The regulatory landscape surrounding telehealth has undergone numerous changes over the past several years. Temporary flexibilities granted during the federal Public Health Emergency (PHE) created new opportunities for patient access, but also introduced documentation challenges that continue to surface during audits and compliance reviews.
Commonly Missed Documentation Elements
Modality of Service
Coding professionals sometimes encounter conflicting documentation regarding modality of a visit. For instance, one portion of the record may indicate a video visit, while another references a telephone encounter. These discrepancies create uncertainty regarding code selection, modifier assignment, and reimbursement eligibility. Medical records should clearly specify whether the service was provided using audio-video technology or audio-only communication, when permitted. Additionally, when technical disruptions occur, documentation should reflect the nature of the issue, any shift in modality (e.g., video to audio-only) and any impact on care delivery.
Patient and Provider Location
Although requirements vary among payers and settings, documentation should clearly identify the patient’s location and the provider’s location during the telehealth encounter, when applicable. This information may support compliance with federal and state telehealth requirements, and assists organizations in validating that services were rendered appropriately. Time should also be clearly documented if basing the level on that metric.
Patient Consent
Patient consent is another area that can create documentation challenges, particularly when organizations rely on templates that assume consent was obtained without specifically documenting it. Auditors frequently evaluate whether documentation adequately demonstrates that the patient agreed to receive services via telehealth. There should be clear evidence that the patient agreed to telehealth services, and organizations should verify that workflows consistently capture and retain consent documentation in accordance with Centers for Medicare & Medicaid Services (CMS) guidance, state law, payer requirements, and organizational policies.

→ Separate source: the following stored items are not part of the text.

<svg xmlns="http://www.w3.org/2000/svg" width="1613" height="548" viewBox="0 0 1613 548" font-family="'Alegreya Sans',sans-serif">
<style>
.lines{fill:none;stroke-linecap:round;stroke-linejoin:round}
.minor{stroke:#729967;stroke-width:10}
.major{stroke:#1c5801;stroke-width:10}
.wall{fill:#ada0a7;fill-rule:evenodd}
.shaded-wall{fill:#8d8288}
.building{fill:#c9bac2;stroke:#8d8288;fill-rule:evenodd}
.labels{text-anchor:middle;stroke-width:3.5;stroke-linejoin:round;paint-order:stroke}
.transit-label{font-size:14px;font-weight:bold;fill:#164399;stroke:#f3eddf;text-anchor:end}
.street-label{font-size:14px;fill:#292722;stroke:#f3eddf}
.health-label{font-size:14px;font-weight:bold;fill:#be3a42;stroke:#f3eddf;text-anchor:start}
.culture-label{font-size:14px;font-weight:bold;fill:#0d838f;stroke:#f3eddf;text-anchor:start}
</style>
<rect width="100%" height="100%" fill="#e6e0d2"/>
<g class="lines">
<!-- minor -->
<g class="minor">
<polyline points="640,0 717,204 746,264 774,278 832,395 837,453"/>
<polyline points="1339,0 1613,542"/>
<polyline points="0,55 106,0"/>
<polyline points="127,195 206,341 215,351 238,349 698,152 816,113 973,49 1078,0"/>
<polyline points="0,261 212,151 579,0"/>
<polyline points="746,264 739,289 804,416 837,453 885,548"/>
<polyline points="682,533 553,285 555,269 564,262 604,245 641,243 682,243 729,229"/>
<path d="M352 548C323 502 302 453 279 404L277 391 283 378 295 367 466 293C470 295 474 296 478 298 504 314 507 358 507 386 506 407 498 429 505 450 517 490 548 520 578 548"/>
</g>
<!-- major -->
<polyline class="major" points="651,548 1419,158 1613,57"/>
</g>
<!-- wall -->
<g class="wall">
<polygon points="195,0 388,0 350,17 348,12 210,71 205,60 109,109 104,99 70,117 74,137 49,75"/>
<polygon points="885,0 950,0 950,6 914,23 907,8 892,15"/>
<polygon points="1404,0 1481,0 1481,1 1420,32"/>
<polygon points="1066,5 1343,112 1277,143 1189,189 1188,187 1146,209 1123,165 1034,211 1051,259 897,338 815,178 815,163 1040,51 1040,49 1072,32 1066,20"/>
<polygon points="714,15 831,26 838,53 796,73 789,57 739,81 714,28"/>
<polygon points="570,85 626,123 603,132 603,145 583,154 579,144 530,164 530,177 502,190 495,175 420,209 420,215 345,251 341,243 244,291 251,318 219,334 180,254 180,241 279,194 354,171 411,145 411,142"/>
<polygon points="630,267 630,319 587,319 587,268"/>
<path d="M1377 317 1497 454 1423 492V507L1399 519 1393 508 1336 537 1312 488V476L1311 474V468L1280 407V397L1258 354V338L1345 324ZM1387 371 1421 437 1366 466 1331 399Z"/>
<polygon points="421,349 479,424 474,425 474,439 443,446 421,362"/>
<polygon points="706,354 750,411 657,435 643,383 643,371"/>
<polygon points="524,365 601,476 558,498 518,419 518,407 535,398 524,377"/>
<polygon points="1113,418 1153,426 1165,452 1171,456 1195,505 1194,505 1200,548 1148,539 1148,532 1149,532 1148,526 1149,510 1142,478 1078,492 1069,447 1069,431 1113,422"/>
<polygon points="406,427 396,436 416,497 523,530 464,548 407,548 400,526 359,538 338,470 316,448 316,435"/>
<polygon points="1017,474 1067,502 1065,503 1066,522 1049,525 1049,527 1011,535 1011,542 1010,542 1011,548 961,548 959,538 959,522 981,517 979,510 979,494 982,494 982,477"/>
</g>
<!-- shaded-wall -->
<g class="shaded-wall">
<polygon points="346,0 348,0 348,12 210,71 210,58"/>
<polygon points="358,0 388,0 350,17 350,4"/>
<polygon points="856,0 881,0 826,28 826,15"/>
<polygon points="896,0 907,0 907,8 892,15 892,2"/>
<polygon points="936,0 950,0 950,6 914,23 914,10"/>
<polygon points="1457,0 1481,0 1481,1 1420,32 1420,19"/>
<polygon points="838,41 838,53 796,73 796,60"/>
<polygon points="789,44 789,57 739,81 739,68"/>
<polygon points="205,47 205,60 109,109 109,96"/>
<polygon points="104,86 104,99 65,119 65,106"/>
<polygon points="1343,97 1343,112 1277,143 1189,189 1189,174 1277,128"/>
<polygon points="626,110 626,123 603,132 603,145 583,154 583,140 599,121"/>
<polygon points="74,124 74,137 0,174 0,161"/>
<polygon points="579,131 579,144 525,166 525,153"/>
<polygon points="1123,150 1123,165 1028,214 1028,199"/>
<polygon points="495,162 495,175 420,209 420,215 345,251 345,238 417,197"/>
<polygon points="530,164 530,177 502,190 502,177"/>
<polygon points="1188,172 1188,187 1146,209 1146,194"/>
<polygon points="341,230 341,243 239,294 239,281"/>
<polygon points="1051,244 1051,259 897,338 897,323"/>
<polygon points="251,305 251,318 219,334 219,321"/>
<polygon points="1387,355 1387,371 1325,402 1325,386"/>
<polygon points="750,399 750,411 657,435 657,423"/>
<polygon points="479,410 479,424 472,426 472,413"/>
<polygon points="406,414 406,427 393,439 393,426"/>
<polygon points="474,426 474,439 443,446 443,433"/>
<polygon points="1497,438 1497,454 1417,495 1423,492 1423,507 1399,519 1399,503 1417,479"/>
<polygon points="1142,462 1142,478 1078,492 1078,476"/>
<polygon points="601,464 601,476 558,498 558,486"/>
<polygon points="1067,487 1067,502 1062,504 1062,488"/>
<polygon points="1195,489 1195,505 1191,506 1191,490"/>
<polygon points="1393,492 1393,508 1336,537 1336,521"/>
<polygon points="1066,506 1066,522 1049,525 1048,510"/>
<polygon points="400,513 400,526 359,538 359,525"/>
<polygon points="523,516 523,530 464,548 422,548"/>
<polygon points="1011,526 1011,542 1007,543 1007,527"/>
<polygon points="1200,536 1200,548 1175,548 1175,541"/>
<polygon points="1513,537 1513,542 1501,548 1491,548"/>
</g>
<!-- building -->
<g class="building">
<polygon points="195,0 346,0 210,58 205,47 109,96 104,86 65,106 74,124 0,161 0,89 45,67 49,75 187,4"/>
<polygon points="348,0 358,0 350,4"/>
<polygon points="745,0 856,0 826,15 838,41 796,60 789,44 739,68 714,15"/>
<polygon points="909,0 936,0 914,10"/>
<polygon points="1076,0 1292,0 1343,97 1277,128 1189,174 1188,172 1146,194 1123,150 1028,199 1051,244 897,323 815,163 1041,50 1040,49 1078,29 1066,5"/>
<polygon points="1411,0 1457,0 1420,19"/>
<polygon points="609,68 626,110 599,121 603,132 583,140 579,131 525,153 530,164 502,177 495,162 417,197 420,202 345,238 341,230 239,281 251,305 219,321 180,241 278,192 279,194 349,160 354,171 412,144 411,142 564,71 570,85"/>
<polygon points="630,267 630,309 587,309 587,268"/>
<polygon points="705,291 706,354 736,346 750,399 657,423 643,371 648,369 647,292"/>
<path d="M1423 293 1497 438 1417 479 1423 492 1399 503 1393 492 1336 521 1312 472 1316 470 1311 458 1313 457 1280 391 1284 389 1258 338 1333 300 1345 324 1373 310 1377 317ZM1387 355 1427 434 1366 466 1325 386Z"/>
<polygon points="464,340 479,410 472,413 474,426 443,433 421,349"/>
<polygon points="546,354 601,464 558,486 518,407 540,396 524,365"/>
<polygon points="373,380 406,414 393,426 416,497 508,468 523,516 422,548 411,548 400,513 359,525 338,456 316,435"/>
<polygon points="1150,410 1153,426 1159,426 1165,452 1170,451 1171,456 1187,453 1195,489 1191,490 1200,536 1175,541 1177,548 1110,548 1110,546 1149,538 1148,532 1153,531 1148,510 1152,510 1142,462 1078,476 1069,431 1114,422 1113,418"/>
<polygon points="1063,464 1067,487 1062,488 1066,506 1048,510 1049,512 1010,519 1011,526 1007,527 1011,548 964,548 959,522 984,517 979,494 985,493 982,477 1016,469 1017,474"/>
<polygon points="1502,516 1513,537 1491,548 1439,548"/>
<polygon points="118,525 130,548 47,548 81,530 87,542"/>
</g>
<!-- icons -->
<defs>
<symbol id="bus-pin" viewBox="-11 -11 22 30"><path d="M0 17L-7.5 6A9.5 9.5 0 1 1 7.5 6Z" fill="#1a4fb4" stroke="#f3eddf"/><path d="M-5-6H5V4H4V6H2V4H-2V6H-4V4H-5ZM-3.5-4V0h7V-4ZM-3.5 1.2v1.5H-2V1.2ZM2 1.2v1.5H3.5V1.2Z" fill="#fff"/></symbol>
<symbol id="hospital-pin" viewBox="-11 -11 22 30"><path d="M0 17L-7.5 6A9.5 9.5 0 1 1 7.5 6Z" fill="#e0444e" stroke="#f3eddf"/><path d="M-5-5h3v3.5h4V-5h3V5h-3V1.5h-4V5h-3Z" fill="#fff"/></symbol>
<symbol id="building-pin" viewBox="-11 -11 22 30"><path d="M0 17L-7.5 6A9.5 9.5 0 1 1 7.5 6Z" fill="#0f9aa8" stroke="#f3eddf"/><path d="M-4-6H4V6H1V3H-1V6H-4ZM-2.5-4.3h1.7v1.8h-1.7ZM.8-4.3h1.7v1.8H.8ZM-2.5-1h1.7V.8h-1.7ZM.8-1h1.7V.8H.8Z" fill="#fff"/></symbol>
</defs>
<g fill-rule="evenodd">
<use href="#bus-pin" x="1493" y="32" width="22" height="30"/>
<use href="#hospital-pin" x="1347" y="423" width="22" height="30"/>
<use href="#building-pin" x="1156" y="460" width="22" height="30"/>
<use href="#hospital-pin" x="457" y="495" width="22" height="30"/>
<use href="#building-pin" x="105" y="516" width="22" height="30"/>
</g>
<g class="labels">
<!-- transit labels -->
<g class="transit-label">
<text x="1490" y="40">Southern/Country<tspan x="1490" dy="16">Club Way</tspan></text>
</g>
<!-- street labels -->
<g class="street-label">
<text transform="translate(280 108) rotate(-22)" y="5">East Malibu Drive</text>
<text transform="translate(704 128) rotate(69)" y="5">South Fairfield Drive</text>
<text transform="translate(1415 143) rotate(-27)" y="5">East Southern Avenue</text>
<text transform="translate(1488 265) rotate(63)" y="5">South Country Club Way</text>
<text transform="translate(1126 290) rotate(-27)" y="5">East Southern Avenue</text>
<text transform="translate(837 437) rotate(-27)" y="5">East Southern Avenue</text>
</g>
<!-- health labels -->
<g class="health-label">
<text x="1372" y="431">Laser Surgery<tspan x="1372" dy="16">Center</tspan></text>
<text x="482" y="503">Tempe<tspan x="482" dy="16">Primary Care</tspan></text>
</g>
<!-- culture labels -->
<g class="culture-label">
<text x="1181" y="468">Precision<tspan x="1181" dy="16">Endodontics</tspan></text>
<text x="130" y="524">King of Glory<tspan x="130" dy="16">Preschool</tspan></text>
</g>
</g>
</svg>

Documentation Standards Do Not Change
Telehealth does not lower documentation standards. Documentation should support the same level of medical necessity expected during an in-person encounter. Auditors continue to evaluate whether the history, assessment, medical decision-making, and treatment plan support the reported service level. Simply stating that a visit occurred via telehealth does not establish medical necessity.
Template Overuse and Cloned Documentation
Many telehealth platforms automatically populate statements regarding technology, consent, and other encounter details. Auditors are increasingly looking for evidence that documentation was individualized to the patient and encounter. While templates can improve efficiency, organizations should verify that automatically generated language accurately reflects what occurred during the encounter.

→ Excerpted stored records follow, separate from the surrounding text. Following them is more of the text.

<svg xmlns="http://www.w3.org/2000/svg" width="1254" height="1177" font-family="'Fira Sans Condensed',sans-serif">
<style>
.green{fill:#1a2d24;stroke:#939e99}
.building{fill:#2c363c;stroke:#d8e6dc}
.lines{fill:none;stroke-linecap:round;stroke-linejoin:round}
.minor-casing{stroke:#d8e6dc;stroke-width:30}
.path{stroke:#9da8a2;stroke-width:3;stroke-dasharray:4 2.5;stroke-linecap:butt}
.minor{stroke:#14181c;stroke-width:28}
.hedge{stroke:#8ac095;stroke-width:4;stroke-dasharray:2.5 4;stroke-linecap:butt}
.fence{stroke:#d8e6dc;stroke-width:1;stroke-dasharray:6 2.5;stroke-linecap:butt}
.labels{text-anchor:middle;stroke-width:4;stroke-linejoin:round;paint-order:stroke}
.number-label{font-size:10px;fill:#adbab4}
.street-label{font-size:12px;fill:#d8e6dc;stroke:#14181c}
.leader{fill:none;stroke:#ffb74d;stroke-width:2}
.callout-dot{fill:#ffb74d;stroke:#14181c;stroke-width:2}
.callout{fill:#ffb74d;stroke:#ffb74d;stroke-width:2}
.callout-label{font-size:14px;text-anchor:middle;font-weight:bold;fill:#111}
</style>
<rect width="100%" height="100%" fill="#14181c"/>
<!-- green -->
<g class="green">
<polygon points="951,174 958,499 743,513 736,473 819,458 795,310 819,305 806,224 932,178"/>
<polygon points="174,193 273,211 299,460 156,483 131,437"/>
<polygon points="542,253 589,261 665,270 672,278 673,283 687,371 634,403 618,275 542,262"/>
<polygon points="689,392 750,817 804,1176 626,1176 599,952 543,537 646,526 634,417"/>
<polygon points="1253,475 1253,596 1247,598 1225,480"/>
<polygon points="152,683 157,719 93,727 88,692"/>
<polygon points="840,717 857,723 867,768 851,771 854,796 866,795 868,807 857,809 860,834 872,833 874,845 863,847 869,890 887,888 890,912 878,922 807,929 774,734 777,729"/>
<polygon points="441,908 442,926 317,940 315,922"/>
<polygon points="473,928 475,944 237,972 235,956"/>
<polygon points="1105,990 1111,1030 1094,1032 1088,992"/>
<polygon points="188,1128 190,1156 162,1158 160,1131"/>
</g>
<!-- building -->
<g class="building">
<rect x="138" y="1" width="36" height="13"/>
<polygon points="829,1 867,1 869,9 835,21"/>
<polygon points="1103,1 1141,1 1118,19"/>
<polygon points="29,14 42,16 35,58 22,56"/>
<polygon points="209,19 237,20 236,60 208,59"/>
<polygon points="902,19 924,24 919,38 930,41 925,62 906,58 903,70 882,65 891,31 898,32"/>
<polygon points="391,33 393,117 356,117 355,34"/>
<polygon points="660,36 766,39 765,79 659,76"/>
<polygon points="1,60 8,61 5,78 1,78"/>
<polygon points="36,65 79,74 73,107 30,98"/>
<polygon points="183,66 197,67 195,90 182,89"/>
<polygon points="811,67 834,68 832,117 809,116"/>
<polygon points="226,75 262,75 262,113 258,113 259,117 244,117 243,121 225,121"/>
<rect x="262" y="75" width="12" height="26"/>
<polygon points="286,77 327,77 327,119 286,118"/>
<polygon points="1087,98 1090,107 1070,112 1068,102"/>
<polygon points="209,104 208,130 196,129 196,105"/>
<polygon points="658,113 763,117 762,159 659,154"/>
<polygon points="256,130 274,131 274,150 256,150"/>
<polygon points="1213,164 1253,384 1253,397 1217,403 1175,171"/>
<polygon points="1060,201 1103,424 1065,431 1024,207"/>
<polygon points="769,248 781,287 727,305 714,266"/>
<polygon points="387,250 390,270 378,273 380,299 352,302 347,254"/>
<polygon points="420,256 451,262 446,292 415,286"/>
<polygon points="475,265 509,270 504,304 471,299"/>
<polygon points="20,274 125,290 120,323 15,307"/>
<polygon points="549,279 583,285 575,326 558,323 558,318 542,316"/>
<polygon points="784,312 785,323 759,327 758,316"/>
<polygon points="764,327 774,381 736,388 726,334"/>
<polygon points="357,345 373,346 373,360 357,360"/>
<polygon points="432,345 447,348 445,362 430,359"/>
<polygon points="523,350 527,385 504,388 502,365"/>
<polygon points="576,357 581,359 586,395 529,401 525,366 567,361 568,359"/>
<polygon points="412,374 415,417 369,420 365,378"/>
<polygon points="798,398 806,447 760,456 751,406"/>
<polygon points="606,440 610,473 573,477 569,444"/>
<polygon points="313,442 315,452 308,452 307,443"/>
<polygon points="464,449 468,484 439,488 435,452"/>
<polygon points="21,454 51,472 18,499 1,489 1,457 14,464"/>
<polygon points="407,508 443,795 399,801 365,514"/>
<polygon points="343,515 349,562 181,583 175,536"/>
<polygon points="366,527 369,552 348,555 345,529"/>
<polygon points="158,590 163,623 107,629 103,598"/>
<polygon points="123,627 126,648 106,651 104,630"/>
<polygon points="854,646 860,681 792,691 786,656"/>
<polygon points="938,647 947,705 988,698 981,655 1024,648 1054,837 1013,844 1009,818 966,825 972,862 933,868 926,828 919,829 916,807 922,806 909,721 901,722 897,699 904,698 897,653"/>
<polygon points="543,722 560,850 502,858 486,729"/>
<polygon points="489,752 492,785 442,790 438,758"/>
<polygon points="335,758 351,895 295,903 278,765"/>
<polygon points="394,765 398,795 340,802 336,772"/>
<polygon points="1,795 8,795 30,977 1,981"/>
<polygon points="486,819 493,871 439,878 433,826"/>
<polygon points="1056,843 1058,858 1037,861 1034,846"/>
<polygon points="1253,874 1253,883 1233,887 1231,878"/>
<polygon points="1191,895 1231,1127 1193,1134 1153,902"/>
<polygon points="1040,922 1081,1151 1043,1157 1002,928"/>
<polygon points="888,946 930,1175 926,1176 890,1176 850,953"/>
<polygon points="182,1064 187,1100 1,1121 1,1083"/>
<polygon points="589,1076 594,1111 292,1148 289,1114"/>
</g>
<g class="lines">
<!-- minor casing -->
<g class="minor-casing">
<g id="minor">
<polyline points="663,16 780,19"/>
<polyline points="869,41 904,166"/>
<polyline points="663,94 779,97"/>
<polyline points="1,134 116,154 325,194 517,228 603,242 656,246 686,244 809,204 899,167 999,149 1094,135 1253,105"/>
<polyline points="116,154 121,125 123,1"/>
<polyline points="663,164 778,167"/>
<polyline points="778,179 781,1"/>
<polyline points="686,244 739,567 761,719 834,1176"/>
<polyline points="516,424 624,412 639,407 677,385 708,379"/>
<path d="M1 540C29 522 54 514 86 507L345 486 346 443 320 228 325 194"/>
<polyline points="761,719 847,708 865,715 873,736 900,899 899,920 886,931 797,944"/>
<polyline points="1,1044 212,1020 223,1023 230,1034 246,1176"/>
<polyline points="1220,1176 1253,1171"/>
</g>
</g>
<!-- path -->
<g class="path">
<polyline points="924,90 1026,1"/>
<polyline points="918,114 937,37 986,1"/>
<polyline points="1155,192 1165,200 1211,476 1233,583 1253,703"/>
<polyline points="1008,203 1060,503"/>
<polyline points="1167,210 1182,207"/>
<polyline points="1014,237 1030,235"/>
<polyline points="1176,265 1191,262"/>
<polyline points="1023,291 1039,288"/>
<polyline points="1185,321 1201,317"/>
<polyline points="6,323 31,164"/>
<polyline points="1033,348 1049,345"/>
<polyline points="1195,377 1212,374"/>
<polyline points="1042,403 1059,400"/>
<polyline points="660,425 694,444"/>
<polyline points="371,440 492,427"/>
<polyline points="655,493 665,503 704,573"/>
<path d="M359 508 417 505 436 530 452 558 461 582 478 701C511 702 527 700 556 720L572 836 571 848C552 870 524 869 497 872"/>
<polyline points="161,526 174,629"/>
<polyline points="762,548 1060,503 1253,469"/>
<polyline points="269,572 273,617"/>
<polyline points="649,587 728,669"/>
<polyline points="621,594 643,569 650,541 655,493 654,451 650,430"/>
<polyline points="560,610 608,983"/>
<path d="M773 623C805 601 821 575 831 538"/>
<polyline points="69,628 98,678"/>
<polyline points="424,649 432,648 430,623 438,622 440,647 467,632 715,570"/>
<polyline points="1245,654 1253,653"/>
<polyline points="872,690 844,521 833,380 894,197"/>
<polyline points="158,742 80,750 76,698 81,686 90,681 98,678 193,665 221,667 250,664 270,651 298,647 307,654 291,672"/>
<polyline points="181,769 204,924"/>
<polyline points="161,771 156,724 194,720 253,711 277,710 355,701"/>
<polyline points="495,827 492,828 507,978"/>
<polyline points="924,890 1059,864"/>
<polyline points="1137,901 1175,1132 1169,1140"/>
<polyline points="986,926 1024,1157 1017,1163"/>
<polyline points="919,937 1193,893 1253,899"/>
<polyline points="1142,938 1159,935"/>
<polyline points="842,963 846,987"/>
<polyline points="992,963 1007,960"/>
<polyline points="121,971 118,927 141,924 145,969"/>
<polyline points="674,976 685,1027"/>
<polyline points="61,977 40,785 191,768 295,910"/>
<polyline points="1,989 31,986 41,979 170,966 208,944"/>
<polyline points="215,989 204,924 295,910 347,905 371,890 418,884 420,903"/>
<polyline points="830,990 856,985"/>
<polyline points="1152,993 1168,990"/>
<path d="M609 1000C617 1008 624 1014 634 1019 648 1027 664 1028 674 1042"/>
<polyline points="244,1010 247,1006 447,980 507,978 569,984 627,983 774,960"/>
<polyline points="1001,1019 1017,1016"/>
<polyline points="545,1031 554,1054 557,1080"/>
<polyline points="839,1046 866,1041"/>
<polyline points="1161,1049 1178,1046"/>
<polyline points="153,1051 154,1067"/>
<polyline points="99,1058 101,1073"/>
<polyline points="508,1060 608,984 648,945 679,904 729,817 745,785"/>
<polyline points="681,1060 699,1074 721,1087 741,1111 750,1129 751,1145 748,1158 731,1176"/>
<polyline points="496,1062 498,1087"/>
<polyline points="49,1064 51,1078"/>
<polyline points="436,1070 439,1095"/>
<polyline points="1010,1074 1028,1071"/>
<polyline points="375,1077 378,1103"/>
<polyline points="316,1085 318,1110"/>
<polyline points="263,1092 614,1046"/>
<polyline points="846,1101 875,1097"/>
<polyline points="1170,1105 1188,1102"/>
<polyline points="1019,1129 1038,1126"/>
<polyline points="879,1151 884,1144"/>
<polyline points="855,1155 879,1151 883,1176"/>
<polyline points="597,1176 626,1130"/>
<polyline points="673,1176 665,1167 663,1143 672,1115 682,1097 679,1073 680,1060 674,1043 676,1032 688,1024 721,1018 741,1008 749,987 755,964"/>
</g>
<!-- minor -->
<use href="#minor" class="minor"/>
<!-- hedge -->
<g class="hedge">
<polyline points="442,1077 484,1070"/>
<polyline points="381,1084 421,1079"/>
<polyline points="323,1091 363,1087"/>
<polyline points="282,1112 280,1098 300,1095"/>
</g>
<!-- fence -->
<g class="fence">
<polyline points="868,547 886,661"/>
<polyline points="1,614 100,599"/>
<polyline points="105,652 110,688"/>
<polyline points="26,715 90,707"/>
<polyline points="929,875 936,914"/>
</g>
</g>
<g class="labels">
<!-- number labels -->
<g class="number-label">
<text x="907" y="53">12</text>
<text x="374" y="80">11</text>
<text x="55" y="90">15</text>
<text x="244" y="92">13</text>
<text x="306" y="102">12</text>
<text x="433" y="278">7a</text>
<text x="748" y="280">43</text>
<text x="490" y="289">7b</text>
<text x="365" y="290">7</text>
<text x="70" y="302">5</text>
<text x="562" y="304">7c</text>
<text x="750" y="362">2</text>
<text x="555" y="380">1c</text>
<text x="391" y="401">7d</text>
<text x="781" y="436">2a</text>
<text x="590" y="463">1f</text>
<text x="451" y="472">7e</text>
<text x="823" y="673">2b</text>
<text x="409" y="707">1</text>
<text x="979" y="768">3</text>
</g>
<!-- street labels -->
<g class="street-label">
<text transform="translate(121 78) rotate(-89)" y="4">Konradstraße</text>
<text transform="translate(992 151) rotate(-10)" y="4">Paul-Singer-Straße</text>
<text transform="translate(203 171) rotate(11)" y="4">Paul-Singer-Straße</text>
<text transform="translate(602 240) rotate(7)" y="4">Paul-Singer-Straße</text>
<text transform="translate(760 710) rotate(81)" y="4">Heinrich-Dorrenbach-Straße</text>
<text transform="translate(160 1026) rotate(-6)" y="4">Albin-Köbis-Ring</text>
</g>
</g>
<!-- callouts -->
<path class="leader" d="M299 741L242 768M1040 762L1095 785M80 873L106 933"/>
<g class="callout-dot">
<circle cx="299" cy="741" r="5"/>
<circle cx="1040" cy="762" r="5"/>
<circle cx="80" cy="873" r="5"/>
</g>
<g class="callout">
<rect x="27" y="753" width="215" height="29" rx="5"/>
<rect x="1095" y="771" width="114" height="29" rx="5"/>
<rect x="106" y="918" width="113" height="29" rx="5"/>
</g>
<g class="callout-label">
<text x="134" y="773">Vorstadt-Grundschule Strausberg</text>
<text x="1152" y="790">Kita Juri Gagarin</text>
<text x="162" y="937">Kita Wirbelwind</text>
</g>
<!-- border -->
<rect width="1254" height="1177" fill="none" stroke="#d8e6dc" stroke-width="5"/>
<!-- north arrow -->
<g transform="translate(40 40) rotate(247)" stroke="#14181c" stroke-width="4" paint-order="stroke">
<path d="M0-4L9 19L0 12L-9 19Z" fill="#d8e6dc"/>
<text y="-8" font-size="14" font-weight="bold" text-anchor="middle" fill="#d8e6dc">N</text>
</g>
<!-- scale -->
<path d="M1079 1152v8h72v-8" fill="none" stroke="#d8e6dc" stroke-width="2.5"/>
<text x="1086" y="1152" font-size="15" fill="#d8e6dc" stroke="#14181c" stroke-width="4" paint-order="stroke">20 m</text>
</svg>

Fragmented Documentation Across Systems
Another risk area is documentation distributed across multiple platforms; in other words, portions of the telehealth record reside within a telehealth platform, while the clinical note resides within the organization’s electronic health record (EHR). If coders and other professionals cannot access all components of the record, organizations risk inaccurate coding, incomplete audits, and gaps in documentation integrity.
This also raises compliance concerns related to the Designated Record Set (DRS), as telehealth platform documentation may be considered part of the DRS, depending on how the organization defines and operationalizes its DRS policy.
Organizations should evaluate whether coding, billing, compliance, and audit personnel have appropriate access to all systems containing telehealth documentation, and ensure that telehealth platforms are explicitly addressed in the organization’s DRS policy.
Audit and Enforcement Trends
Recent enforcement activity from CMS, the U.S. Department of Health and Human Services (HHS) Office of Inspector General (OIG), and the U.S. Department of Justice (DOJ) continues to focus on telehealth arrangements that lack sufficient documentation, fail to support medical necessity, or involve services that were not properly rendered. While many enforcement cases involve allegations of fraud schemes, they also reinforce an important lesson: documentation remains the primary evidence that a service occurred as reported.
By strengthening documentation practices, improving system access, and maintaining focused audit oversight, organizations can better navigate the evolving telehealth compliance environment.